Local government spending cuts have closed down much of that sector.

Walters has said it would be impossible for someone like her to embark on such a career now.

James Blunt claimed he was discouraged from a career in music, but it is clear that the old middle-class parental push towards "professions" such as stockbroking or law has declined.

Eton College is now as famous for nurturing talented actors such Tom Hiddleston, Damien Lewis and Dominic West as future prime ministers such as David Cameron.

As with sports such as rowing, private schools now seem to offer many of the artistic "extras" that have started to disappear in the face of a more "vocational" push in the state-school sector.

Whether at the Olympics or the Oscars, it can seem that Britain is increasingly represented at an elite level by people who had access to an exclusive paid-for education.

Complex problem

Edward Kemp, the director of the Royal Academy of Dramatic Art (Rada) one of the UK's most prestigious drama schools, says the problem is more complex.

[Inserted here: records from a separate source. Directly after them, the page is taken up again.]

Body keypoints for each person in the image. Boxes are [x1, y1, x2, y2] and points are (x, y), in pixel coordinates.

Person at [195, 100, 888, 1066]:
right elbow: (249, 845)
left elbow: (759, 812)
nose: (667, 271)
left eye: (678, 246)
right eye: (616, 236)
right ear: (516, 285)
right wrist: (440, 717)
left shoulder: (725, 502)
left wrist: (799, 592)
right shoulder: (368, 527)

Speaking before the current row, he pointed out that the number of Rada applicants from working-class backgrounds had actually been going up - 36% of places in the previous year had gone to students from families earning less than £25,000 a year.

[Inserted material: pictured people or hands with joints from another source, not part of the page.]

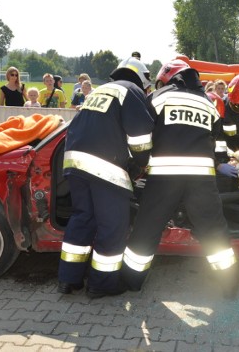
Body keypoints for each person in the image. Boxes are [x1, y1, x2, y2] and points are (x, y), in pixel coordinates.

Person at [122, 59, 237, 297]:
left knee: (147, 227)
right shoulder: (209, 103)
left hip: (165, 175)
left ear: (167, 78)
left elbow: (142, 133)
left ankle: (132, 280)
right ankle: (228, 285)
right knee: (213, 229)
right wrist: (220, 164)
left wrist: (137, 163)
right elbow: (219, 145)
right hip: (202, 178)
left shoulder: (160, 96)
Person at [58, 62, 155, 299]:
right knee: (112, 225)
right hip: (105, 166)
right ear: (141, 79)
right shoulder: (130, 91)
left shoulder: (102, 90)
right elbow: (141, 138)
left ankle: (68, 279)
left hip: (74, 163)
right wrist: (141, 162)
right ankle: (101, 283)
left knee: (83, 218)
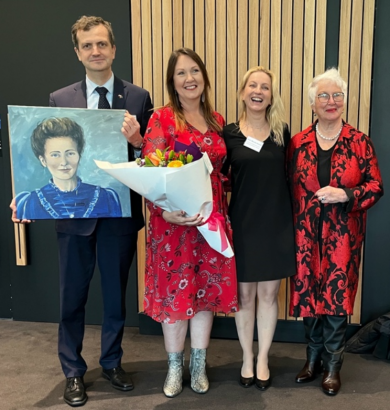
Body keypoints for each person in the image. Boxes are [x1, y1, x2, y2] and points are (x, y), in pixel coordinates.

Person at [11, 16, 153, 407]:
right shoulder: (60, 98)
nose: (96, 51)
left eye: (102, 44)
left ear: (113, 48)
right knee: (71, 298)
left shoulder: (138, 98)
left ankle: (111, 362)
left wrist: (139, 141)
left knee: (114, 297)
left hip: (117, 214)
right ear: (77, 52)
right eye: (88, 45)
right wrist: (23, 195)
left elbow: (151, 159)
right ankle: (73, 371)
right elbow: (39, 157)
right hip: (71, 218)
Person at [142, 48, 238, 398]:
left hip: (210, 221)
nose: (189, 79)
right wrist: (163, 211)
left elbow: (224, 174)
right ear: (172, 82)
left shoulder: (217, 120)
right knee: (175, 296)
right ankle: (174, 366)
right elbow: (150, 173)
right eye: (181, 73)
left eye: (195, 71)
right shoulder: (162, 119)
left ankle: (198, 364)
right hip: (173, 225)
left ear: (204, 77)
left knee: (205, 292)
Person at [287, 68, 383, 396]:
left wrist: (347, 195)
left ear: (344, 100)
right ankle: (311, 360)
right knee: (310, 301)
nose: (331, 101)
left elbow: (375, 187)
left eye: (337, 95)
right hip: (305, 236)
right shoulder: (297, 143)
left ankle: (332, 367)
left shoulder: (359, 142)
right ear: (312, 104)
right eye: (323, 96)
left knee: (336, 302)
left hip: (343, 236)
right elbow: (286, 187)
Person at [222, 67, 296, 391]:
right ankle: (246, 356)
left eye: (264, 87)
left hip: (275, 223)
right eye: (252, 85)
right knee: (244, 295)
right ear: (242, 92)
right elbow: (217, 178)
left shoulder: (282, 132)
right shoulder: (229, 134)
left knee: (268, 294)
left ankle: (263, 357)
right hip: (243, 223)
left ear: (270, 95)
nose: (258, 91)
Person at [16, 117, 122, 219]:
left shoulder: (106, 197)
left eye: (70, 153)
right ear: (43, 160)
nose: (64, 162)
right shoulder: (29, 202)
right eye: (55, 155)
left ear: (79, 155)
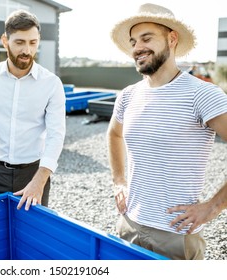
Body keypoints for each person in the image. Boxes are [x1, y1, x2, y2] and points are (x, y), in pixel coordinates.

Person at [107, 3, 227, 260]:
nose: (137, 47)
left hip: (176, 235)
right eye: (133, 41)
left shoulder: (202, 94)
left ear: (172, 38)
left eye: (147, 38)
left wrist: (212, 207)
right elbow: (114, 135)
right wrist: (119, 182)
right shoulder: (128, 95)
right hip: (129, 224)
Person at [0, 10, 66, 215]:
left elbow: (56, 135)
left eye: (33, 42)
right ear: (5, 40)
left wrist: (40, 181)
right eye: (19, 42)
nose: (27, 50)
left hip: (34, 174)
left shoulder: (52, 84)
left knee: (32, 237)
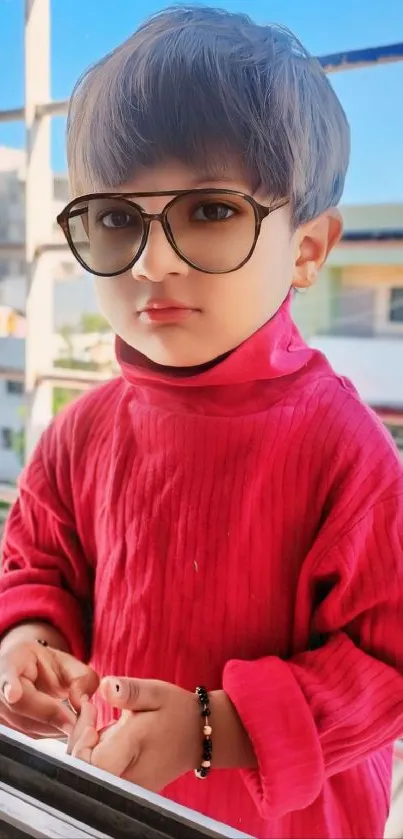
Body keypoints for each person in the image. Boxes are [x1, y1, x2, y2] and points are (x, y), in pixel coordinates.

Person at [0, 5, 402, 838]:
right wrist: (29, 646)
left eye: (210, 211)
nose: (152, 260)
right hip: (98, 807)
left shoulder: (345, 452)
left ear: (306, 248)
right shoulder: (79, 433)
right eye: (115, 218)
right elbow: (37, 565)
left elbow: (388, 663)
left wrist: (216, 725)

Rada graduates from financially modest backgrounds such as Gemma Arterton and Ben Whishaw have achieved great success.

But in what kind of roles?

Chris Bryant in his comments on culture also expressed concern that a preoccupation with Downton-Abbey-style upper-class and period drama meant TV was no longer offering roles that reflected the full diversity of British society.

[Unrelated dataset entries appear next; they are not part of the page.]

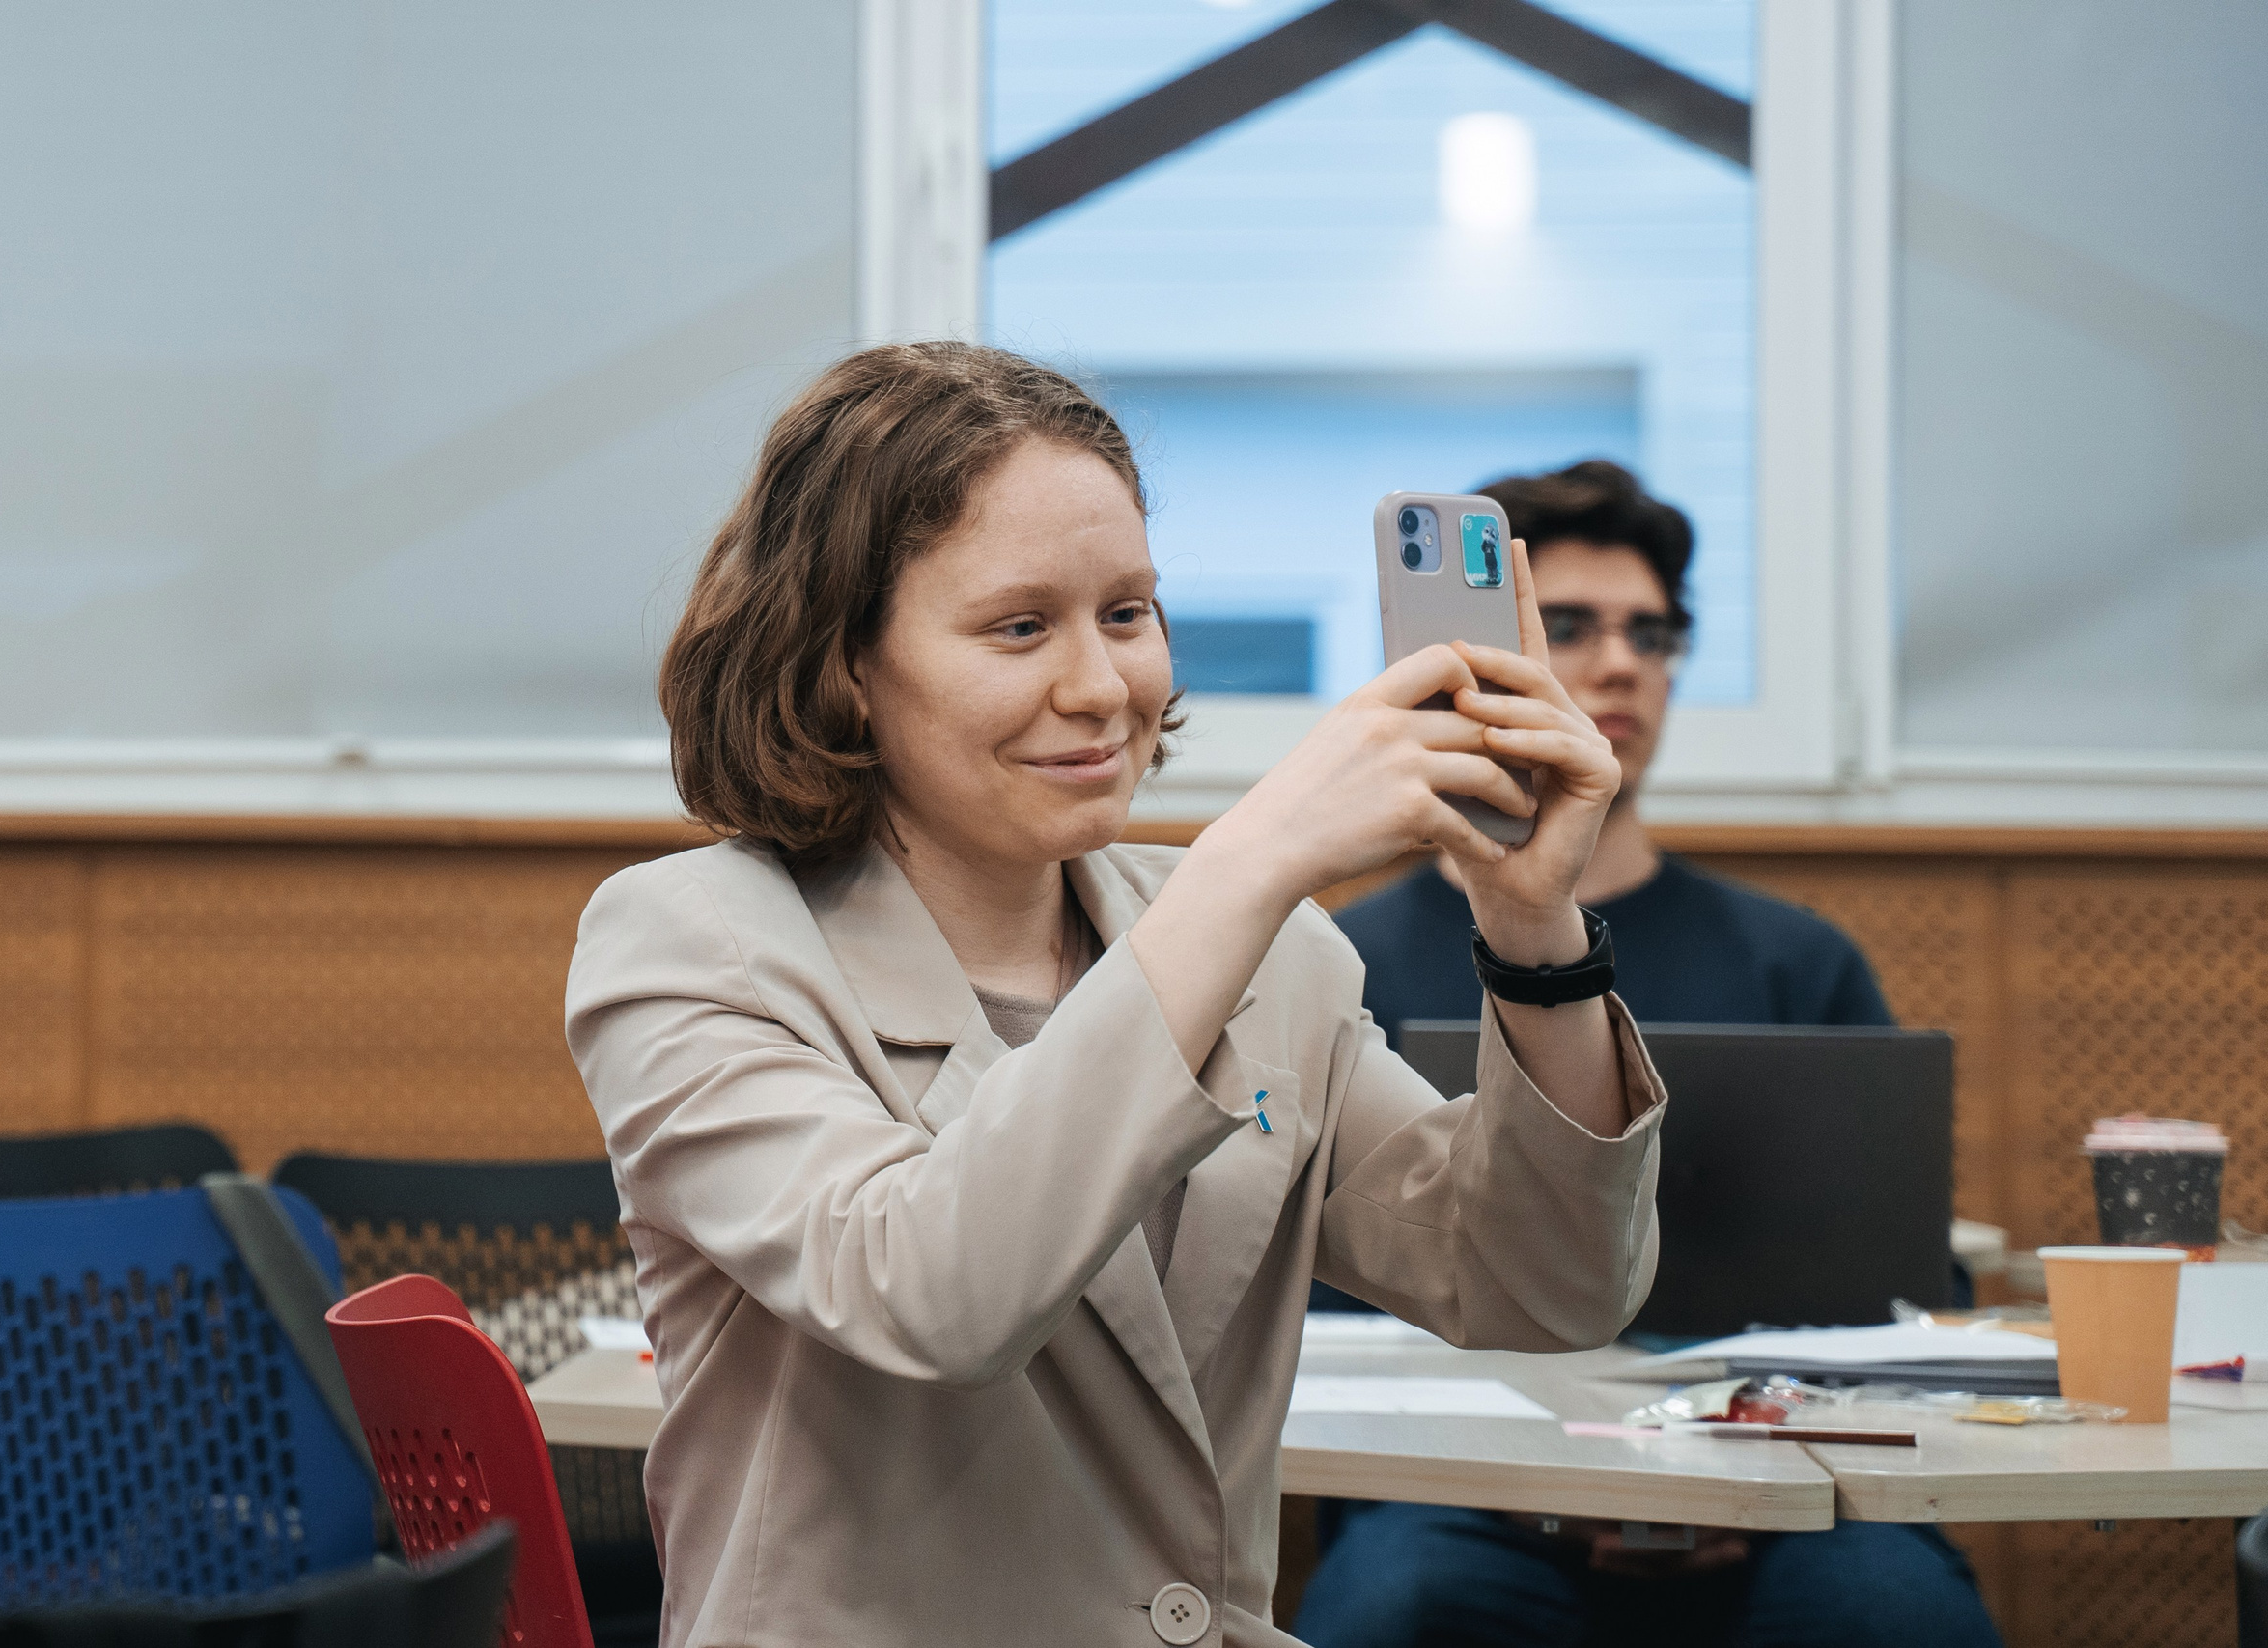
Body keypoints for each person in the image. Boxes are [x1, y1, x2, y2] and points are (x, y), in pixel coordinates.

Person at [565, 345, 1669, 1647]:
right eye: (1019, 625)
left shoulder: (1266, 951)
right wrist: (1253, 857)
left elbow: (1545, 1287)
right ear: (847, 661)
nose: (1102, 686)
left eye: (1129, 612)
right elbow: (928, 1287)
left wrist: (1535, 924)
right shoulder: (692, 941)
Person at [1294, 459, 2000, 1648]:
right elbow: (1301, 1307)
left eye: (1652, 633)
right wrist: (1541, 1482)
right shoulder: (1338, 963)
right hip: (1465, 1497)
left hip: (1785, 1489)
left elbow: (1912, 1297)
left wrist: (1742, 1465)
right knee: (1393, 1607)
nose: (1620, 663)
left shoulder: (1796, 960)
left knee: (1904, 1619)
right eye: (1566, 627)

And that is without mentioning the challenge faced by actors of colour, such as Sophie Okonedo, who has won a Tony award on Broadway alongside Denzel Washington but has found few roles in the UK.

David Oyelowo, star of the hit film Selma, tweeted this week: "I had to leave Britain to have an acting career."

He has said that he had been told by a commissioning executive: "If it's not Jane Austen or Dickens, the audience don't understand."

The charge is that a narrowing elite of decision makers are closing down who gets represented.

Mr Kemp told the Independent: "It would be great to have another working-class drama, but where are those stories being told?

"They're not - it's shows with dragons or people in tweed suits on bicycles."

Mr Bryant has harked back to the British social realism boom in art of the late 1950s and 1960s that put a cultural focus on the state-backed creative output of the industrial north of England, not London.

Working-class stars such as Stanley Baker, from Mr Bryant's Rhondda constituency, Albert Finney and Michael Caine and writers such as Shelagh Delaney emerged at this time.

Rock music

Social inequality was at its lowest by the early 1970s.

It was cool to be working class. Is that what's changed most? Even in pop music?

Rock journalist Simon Price believes that the 1990s generation that produced the Manic Street Preachers was the last to benefit from a genuinely meritocratic state-support system, and the days of musicians such as Joe Strummer playing down their middle class roots are long gone.

"These days whenever I hear of an up-and-coming band and I look into it, it seems more often than not they are from the 7% [of the population] who were privately educated.

"There's this myth that on YouTube if you have a good song it will spiral, but it does take money."

Price says that changes to the benefits system have made it harder for working-class teenagers to develop their talent.

"David Cameron famously proclaims himself to be a fan of the Smiths.

"Well Morrissey spent years on the dole finding himself and finding his voice before launching his musical career."

It's hard to imagine any politician would advocate a more generous dole for aspiring pop stars.

But Price sees a direct link in the requirements now placed on benefit claimants to take whatever work they're told, and the focus on "vocational" training, which is undermining the very economically measurable success that Britain's creative industries are famous for.

The question underlying the current posh war remains: are too many careers increasingly an option only for those with the backing of an affluent family?

And what will Britain become if this continues?